Climate change has sparked interest in the possibility of using the Northwest Passage for shipping and other commercial activity.
This is making Arctic sovereignty a hot issue: some countries, including the United States, acknowledge the Arctic islands as Canadian territory, but consider the passage to be international waters.
According to the Canadian Coast Guard, 86 ships entered Canada’s Arctic waters in 2007, including research vessels from Denmark, Germany and Russia. There were 11 transits of the Northwest Passage, 5 of them by cruise ships.
Evidence is strong that sea ice is receding, but the long-term consequences are less clear. From 1974 to 2004, the average extent of sea ice cover in summer declined by 15% to 20%. The remaining ice was 10% to 15% thinner overall, and 40% thinner in the central Arctic Ocean, according to the Arctic Climate Impact Assessment, a study commissioned by the Arctic Council, an intergovernmental forum made up of Canada and other nations with Arctic territory.

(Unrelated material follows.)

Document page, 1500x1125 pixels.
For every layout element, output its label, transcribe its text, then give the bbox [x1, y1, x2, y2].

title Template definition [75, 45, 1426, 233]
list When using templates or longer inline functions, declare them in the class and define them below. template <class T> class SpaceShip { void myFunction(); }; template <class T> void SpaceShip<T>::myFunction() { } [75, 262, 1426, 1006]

As well, satellite measurements analysed by the U.S. National Snow and Ice Data Centre show that the ice might be melting even more quickly.
In 2001, a U.S. Navy report predicted that “within five to 10 years, the Northwest Passage will be open to non-ice-strengthened vessels for at least one month each summer.”
However, the Canadian government has noted that ‘multi-year ice’, three or four metres thick and nearly as hard as concrete, is being pushed into the Northwest Passage, so passage may still be difficult.